Unarmed civilians were indiscriminately killed during the campaign, some of whom were buried in mass graves.
Between December 1947 and 14 May 1948, some 175,000 Palestinians were expelled and 200 villages and urban centres destroyed and occupied.
On 14 May 1948, the State of Israel was unilaterally declared, a day before the British Mandate officially expired.
Arab armies then entered Palestine to push back against the Israeli military advances.
Hostilities were officially brought to an end by July 1949 with the signing of armistice agreements between Israel and the Arab states.
Israel captured 78 percent of historic Palestine, while the remaining 22 percent was under Arab control.
Aftermath
By the end of the war, Zionist forces had killed 13,000 Palestinians, destroyed and depopulated around 530 villages and towns, committed at least 30 massacres and expelled 750,000 people.
Around 150,000 remained within the boundaries of the newly formed state of Israel, many of them internally displaced.
Israel then passed laws by which it seized Palestinian property and assets left behind by those expelled, including land, homes, cash, stocks, furniture, companies and other movable assets.

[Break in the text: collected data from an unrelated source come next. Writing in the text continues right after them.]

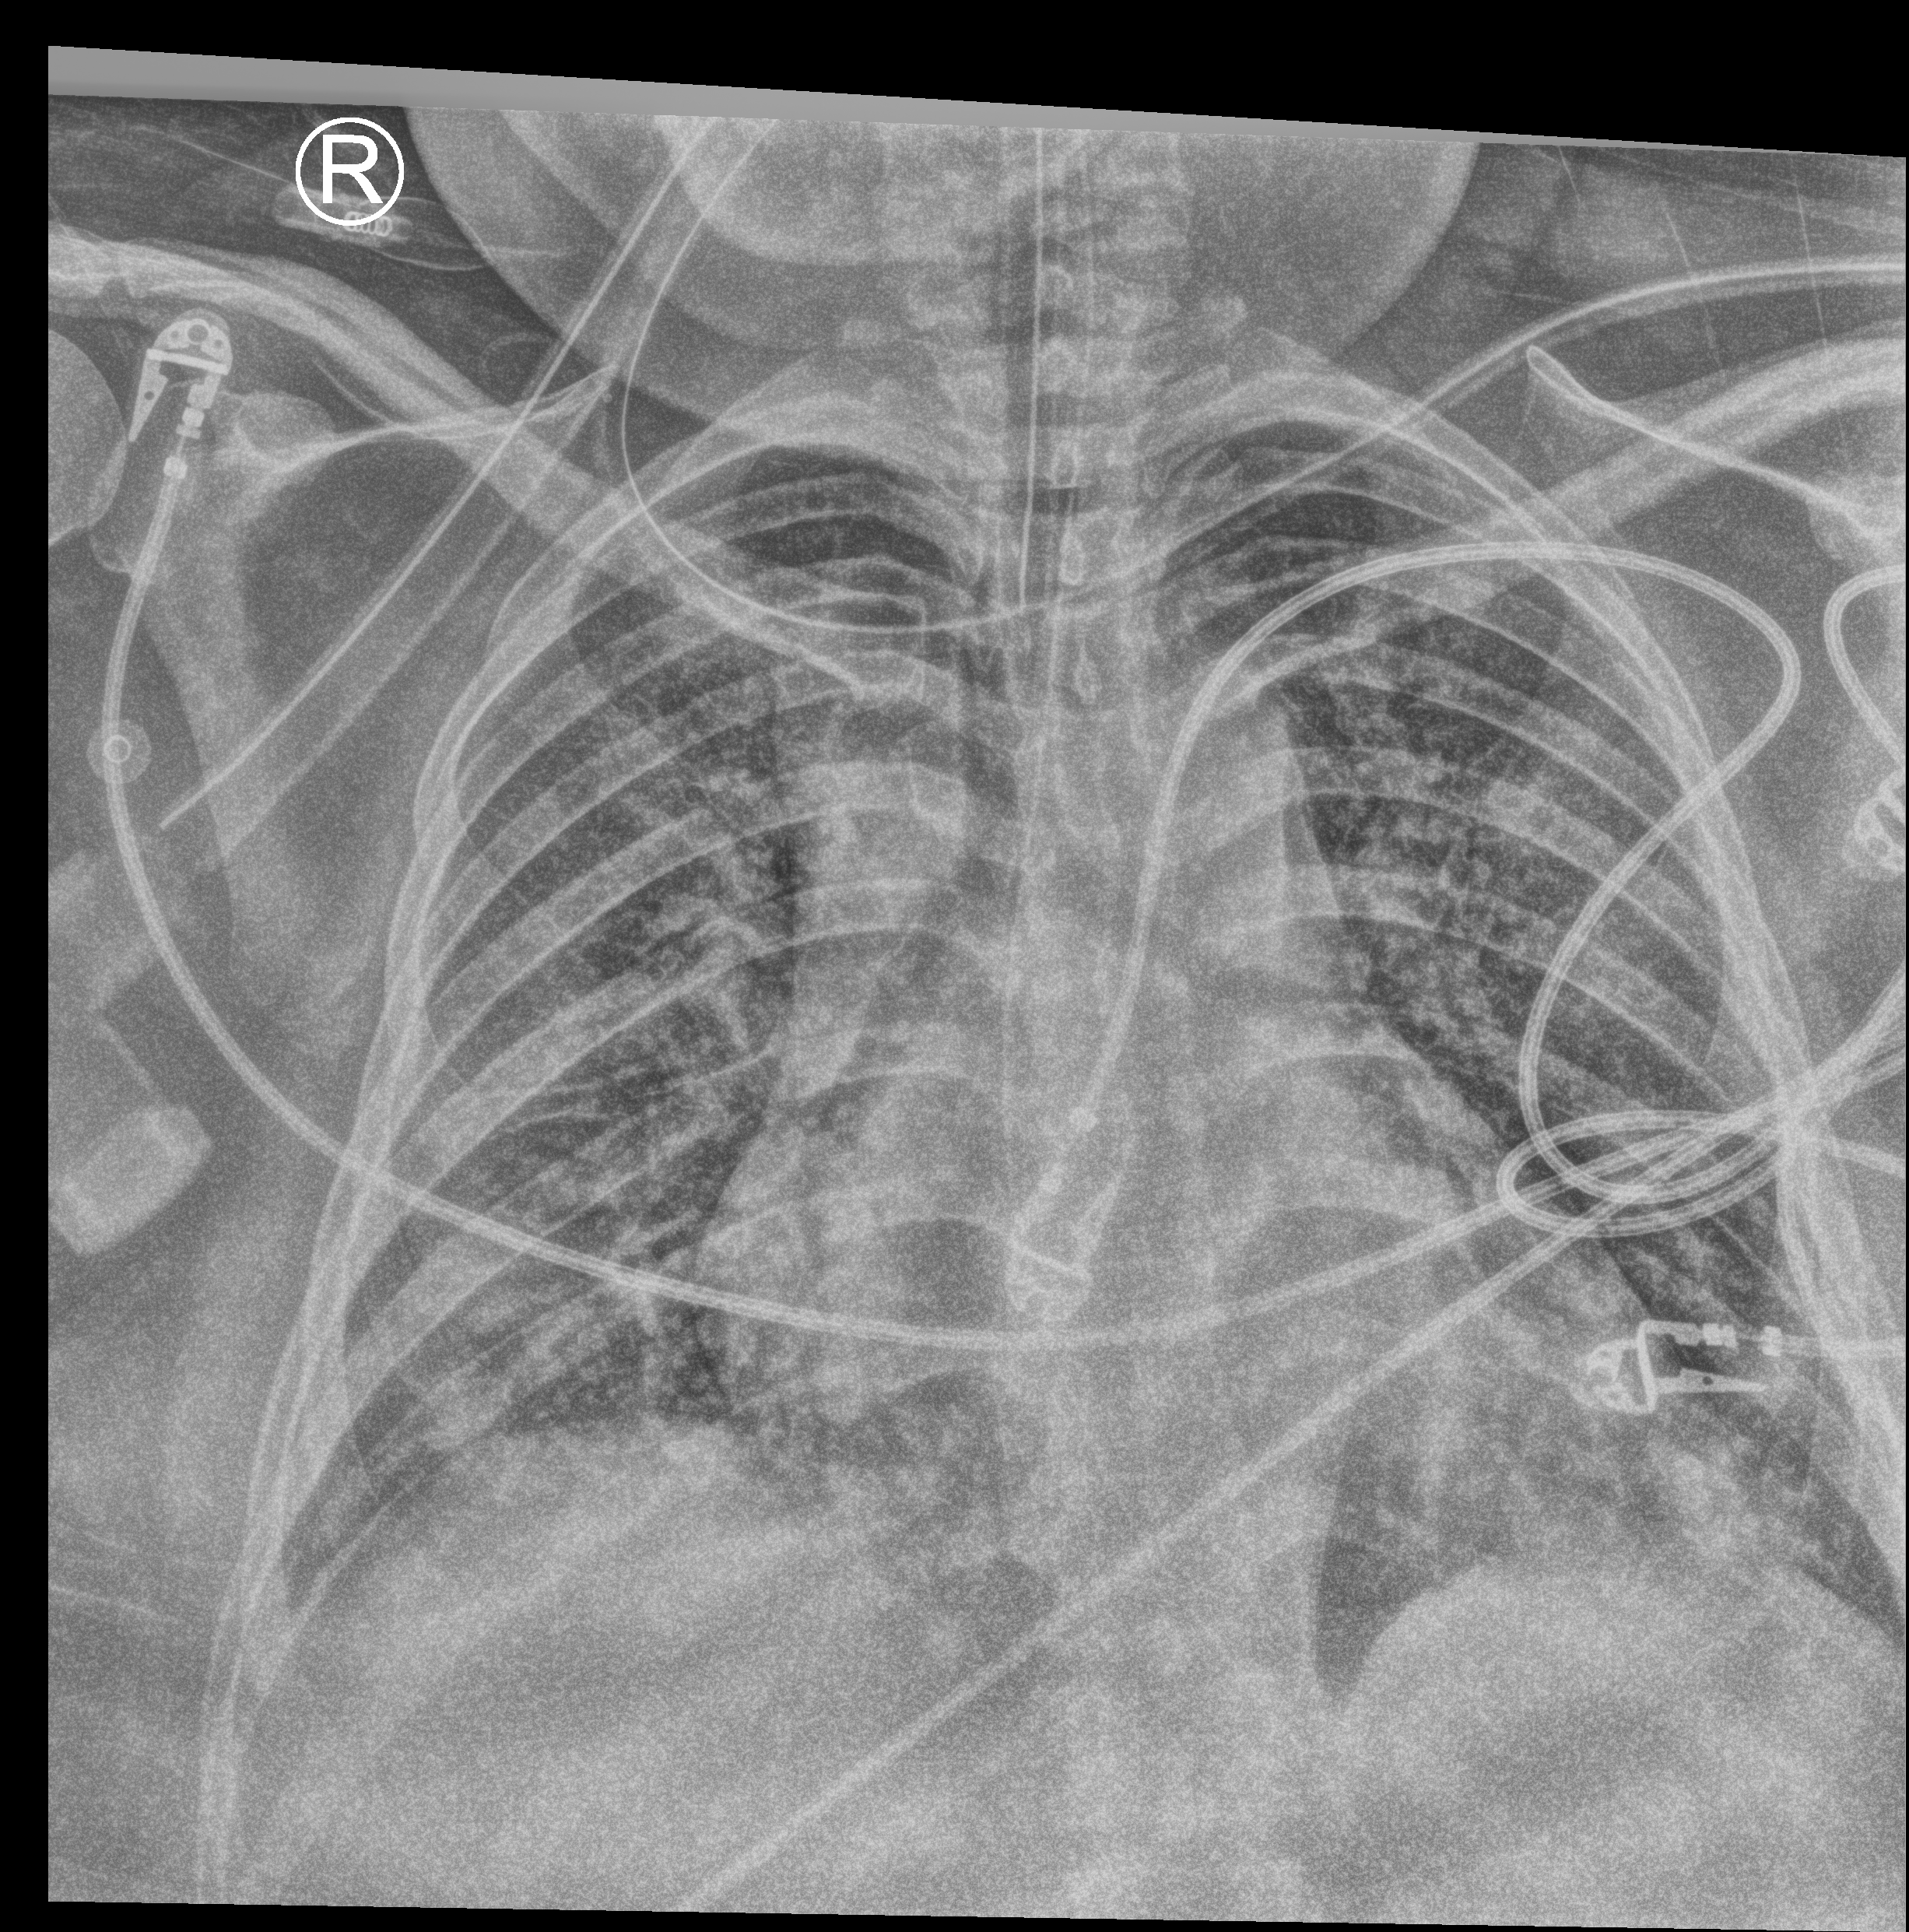
Chest X-ray (portable); anteroposterior (AP) projection. Female patient hospitalised with COVID-19, age 18–59 years.
Admission-level facts for this patient (not findings on this image; timing relative to this image not recorded): mechanically ventilated during this hospital stay: yes.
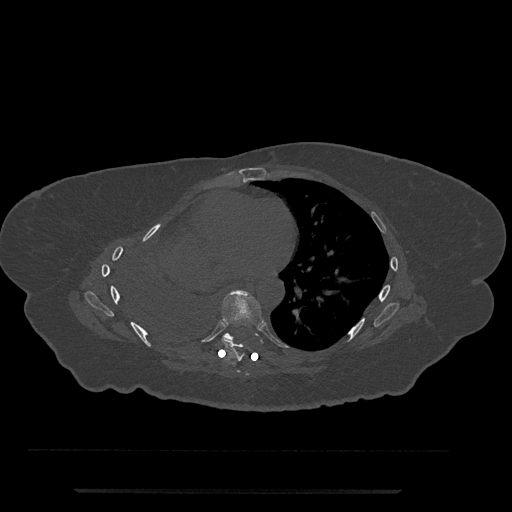
CT including the spine, one axial slice; position 427 of 797 along the scan axis; 120 kVp; bone window (W 1800 / L 400 HU); 0.5 mm slice thickness; 512 × 512 image matrix. Patient: female, 51 years. Case-level facts recorded for this patient, not image findings: primary cancer: neuro; vertebrae with lytic lesions (as recorded): T8.
Structures marked on this image (semi-automatic segmentation, software-assisted and operator-edited):
- T6 vertebra: bounding box <237,370,240,373> (left, top, right, bottom; pixels)
- T7 vertebra: <221,290,263,362>
- T8 vertebra: <222,333,234,341>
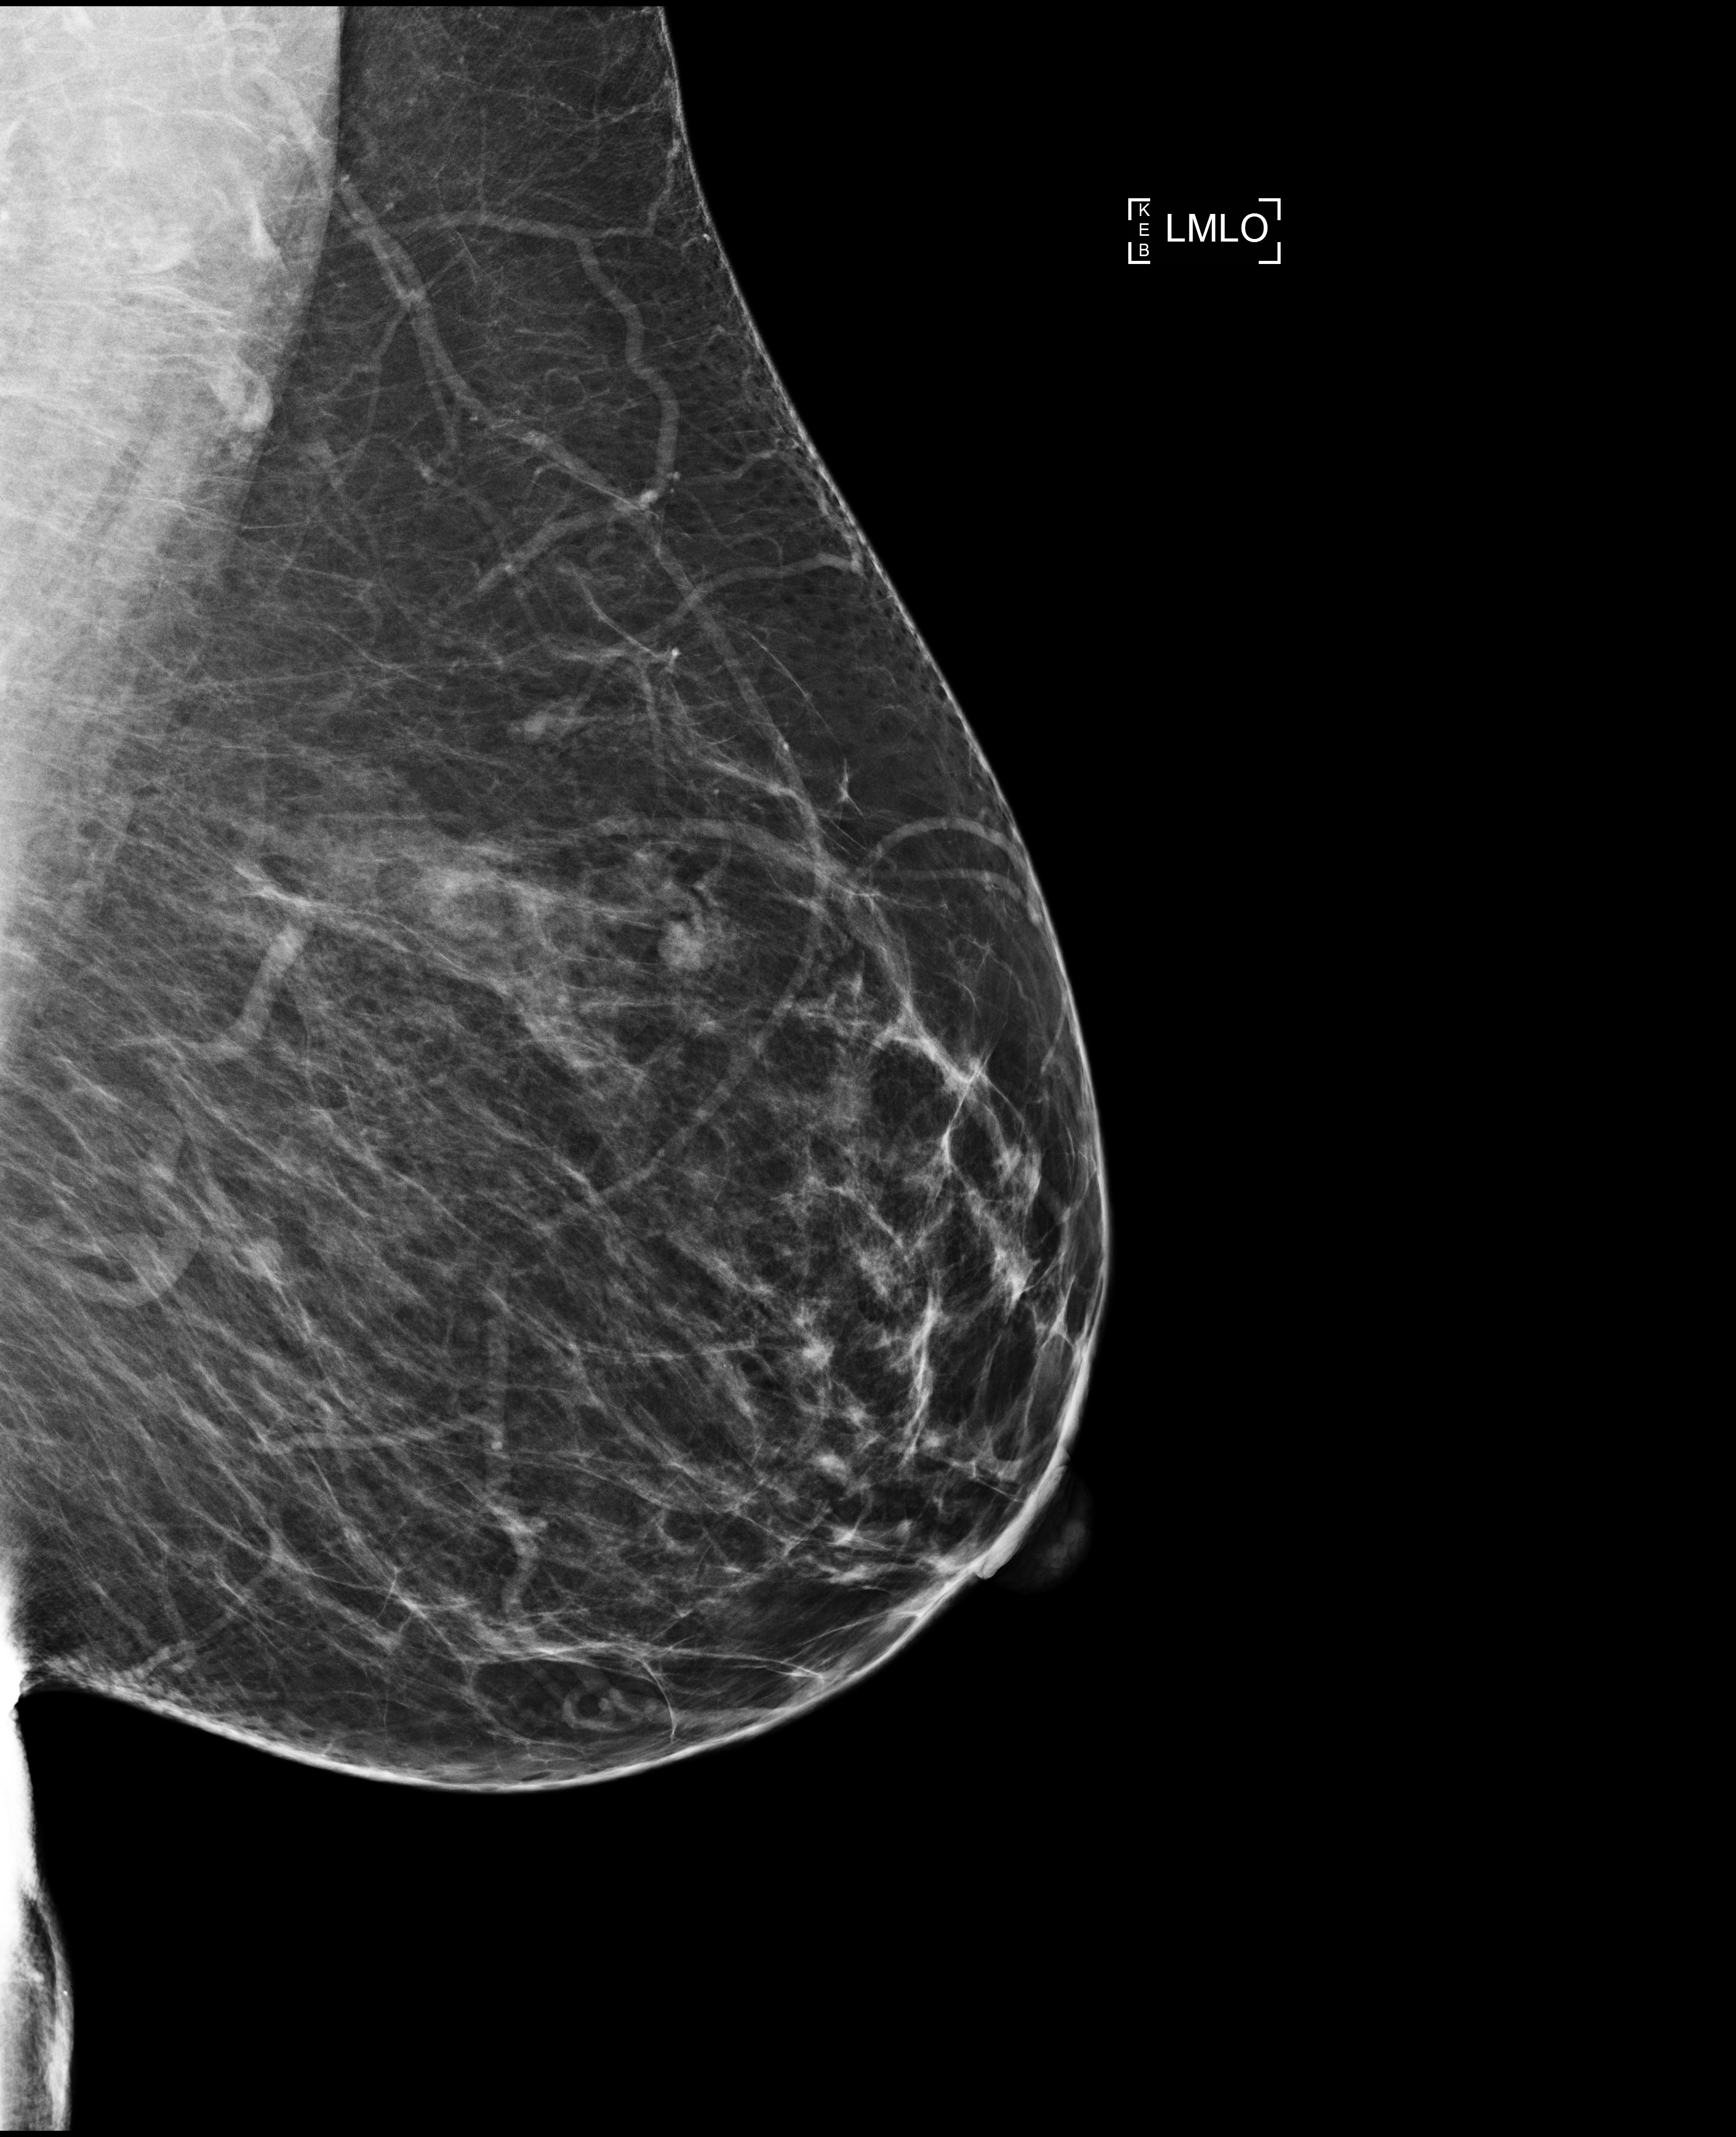
Screening examination. Patient: female, 53 years.
Image type: full-field digital mammogram. Breast: left. Projection: MLO view.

They also enacted the Law of Return, which grants Israeli citizenship to Jews who relocate to Israel, while denying Palestinian refugees from returning to their homeland.
Today, there are 5.8 million registered Palestine refugees living in dozens of camps in the occupied West Bank, the Gaza Strip, Jordan, Syria and Lebanon.
Internally displaced Palestinians, who were granted Israeli citizenship, amount to around two million people.
Every year, on 15 May, Palestinians across the world mark the Nakba, which they say has continued since 1948 in different forms of war, occupation, siege, home demolitions, land confiscations and more.